HARRISON, Ga. — Flip Mallard thought he’d finally be free of annoying telemarketers.
“I got a new number and promptly registered with the National Do Not Call List so I could say goodbye to unsolicited sales pitches,” the twenty-seven-year-old dishwasher told Weekly World News. “The only folks who would have my number would be friends and family.”
Silence was golden for a few weeks until Mallard began receiving calls in the middle of the night.
“It was way past two in the morning when the phone rang,” he said. “I scowled at the Caller ID, which read ‘Caller Unknown — Out of Area.’ Furious at being awakened, I picked up the phone, determined to give whoever it was a severe tongue-lashing.

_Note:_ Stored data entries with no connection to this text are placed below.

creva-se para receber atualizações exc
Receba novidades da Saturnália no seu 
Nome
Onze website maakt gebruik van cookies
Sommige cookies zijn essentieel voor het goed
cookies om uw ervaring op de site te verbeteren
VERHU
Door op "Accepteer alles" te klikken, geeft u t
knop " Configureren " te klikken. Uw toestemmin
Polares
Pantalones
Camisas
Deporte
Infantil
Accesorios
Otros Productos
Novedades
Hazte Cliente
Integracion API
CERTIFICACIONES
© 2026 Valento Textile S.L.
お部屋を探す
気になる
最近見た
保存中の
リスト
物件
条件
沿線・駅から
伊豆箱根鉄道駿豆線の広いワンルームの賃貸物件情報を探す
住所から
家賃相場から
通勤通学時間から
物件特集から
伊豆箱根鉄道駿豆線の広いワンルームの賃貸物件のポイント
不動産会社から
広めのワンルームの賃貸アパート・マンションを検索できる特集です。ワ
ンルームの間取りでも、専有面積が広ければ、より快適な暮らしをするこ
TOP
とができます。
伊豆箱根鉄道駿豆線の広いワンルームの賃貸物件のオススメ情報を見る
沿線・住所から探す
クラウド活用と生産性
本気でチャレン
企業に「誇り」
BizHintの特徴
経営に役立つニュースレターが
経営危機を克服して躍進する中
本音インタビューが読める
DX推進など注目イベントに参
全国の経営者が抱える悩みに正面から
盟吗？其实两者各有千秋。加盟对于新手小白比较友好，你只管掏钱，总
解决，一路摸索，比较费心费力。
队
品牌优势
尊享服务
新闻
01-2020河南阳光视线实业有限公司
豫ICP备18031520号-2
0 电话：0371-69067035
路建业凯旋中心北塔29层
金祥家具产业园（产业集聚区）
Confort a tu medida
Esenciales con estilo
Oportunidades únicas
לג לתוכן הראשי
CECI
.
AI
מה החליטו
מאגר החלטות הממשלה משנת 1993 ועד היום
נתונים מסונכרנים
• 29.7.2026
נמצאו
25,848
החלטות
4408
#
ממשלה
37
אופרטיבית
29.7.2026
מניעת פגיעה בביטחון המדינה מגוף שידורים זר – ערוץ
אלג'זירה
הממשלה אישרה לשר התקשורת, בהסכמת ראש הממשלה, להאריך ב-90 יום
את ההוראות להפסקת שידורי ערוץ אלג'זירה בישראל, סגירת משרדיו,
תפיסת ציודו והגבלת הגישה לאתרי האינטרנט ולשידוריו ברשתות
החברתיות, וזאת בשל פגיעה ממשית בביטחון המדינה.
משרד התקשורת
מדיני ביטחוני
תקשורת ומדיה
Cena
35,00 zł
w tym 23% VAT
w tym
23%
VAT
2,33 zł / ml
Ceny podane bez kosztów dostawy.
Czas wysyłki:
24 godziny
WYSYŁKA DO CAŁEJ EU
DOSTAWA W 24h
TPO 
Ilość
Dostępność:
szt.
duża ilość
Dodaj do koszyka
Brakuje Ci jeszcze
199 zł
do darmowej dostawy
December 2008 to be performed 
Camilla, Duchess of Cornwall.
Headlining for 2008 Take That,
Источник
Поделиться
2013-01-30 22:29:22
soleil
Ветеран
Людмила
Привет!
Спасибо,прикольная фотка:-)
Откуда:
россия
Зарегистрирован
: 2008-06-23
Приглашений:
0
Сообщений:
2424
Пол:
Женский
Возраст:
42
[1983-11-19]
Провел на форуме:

“At first there was silence, then a low pulsing hum as if I were being connected over vast distances,” he said. “Suddenly, I heard what sounded like a cat caught in a blender. In the midst of all that shrieking, I could’ve sworn I heard my name. I figured it was my creepy coworker, Rob Bendis, trying to ‘punk’ me so I screamed right back. He screamed. I screamed. We both screamed — for a full five minutes.
“I finally hung up,” he said. “But moments later a bright beam of light shot from the night sky into my bedroom. A hologram of slithering, tentacled vaguely humanoid creatures with multiple breasts danced by my bed. It was like an extraterrestrial version of Girls Gone Nova! — and somehow I’d ordered it!
“That was when I realized I’d been alien telemarketed!”
In the weeks that followed, Mallard received more off-world sales calls.
“Evidently I was now fair game to every Tom, Dick and Q’uetztol out there,” he complained. “Since I had ‘bought’ once, my name and number had been made accessible to other ETelemarketers. Whenever the phone rang I was too scared to say anything, lest I accidentally order a molecular condensing weight loss program!”
The beleaguered — and tired — Mallard had no choice but to finally change his phone number again.
“Thankfully, the intergalactic calls stopped,” Mallard said. “I haven’t figured out how to cancel the holograms, though, so I guess I’ll have to change my debit card number as well.
“Fortunately, pennies go a long way on their world.”